Her grandfather would move the pot of ham onto the rugs, and then the wrapping process began.

Wrapping the ham starts with making sure the lid is secure and then putting two layers of newspaper around the pot and on top. Ishmael said you can secure these with tape if you’d like. Then come the blankets and, finally, a sleeping bag good for temperatures below 32 degrees Fahrenheit.

The sleeping bag was added after one of Ishmael’s family members left one behind after a camping trip.

“It really created a good insulator, because when 24 hours pass and you come back to take these things off, unwrap it, you want it to still be extremely hot in the pot,” she said.

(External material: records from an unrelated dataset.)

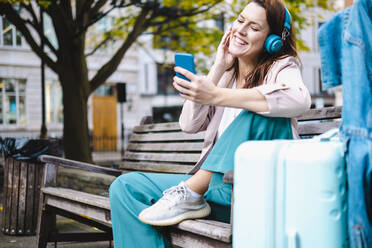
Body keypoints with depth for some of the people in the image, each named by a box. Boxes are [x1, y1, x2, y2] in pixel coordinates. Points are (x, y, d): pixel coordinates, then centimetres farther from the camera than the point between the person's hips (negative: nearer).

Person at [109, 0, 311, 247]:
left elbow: (299, 99, -28)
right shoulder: (226, 74, 15)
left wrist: (216, 96, -29)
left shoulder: (282, 66, -1)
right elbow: (190, 125, 4)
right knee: (125, 187, -7)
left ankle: (190, 195, -24)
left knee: (263, 111, -31)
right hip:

After those 24 hours of slow-cooking, the ham gets scored before it’s encrusted with the cracker mixture and browned in the oven.

Ishmael said that after it’s done, you have to hide it from the family until dinnertime — that’s how good it is.

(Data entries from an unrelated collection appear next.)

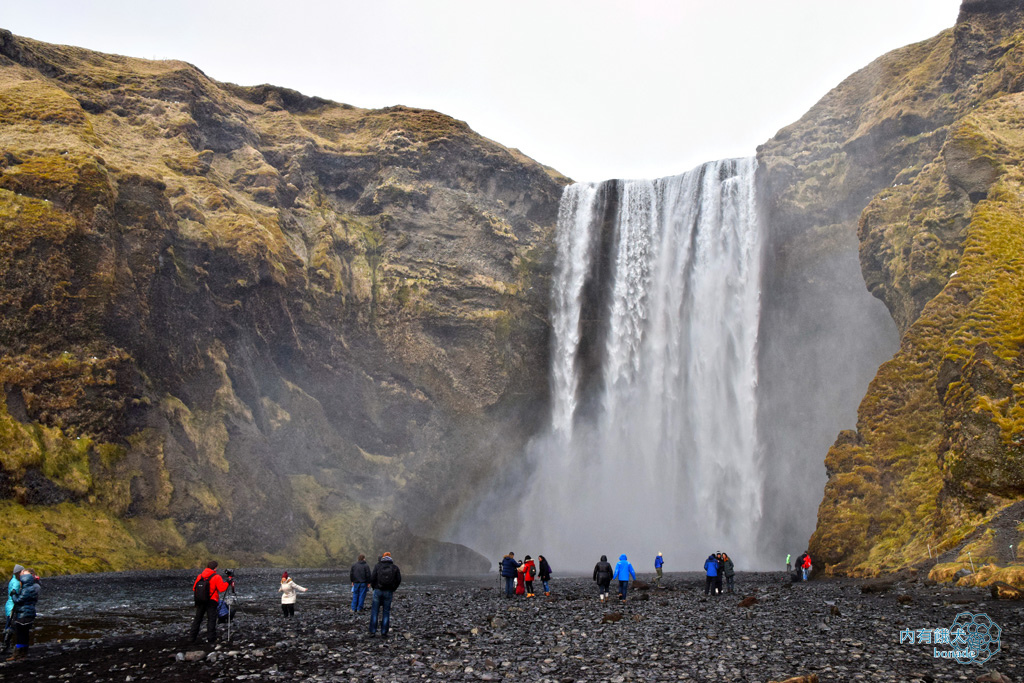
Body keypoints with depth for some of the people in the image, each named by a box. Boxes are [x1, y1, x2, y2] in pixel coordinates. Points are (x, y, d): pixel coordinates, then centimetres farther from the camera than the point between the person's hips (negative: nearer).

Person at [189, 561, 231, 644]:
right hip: (211, 601, -5)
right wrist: (227, 582, -1)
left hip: (200, 602, 5)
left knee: (197, 618, 15)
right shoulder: (216, 577, -11)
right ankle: (211, 639, 1)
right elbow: (222, 588, -17)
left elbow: (194, 588, 7)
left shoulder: (200, 576, 5)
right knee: (211, 619, 2)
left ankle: (192, 637, 16)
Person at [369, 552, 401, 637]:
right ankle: (384, 633, 8)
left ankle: (372, 632, 6)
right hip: (389, 592, 1)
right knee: (386, 612, 8)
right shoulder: (395, 567, 0)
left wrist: (374, 588, 9)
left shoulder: (378, 566, -3)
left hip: (378, 591, -1)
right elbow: (399, 580, 0)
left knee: (374, 611, 8)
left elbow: (372, 578, -7)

“Everybody that’s ever eaten it has loved it,” she said. “As I’ve always said, this is the best ham I’ve ever eaten.”

Old Kentucky Hams

Recipe submitted by Linda Ishmael
Flemingsburg, Ky.

Ingredients

  • 1 salt-cured country ham, about 16 to 18 pounds
  • 2 sleeves of saltine crackers, more if needed
  • 1 tablespoon black pepper
  • 1 cup of brown sugar
  • approximately 1/2 to 3/4 cup apple cider vinegar

Equipment

  • 1 large pot or lard can with a lid that can fit the ham and water
  • 1 cheesecloth bag
  • 1 newspaper
  • 2 rugs that do not have plastic coating on the bottom
  • several towels and blankets
  • 1 cold-weather sleeping bag suitable for temperatures below 32 degrees Fahrenheit
  • tapes (optional)

Directions

Clean and scrub the ham with a plastic pot scrubber under cool running water.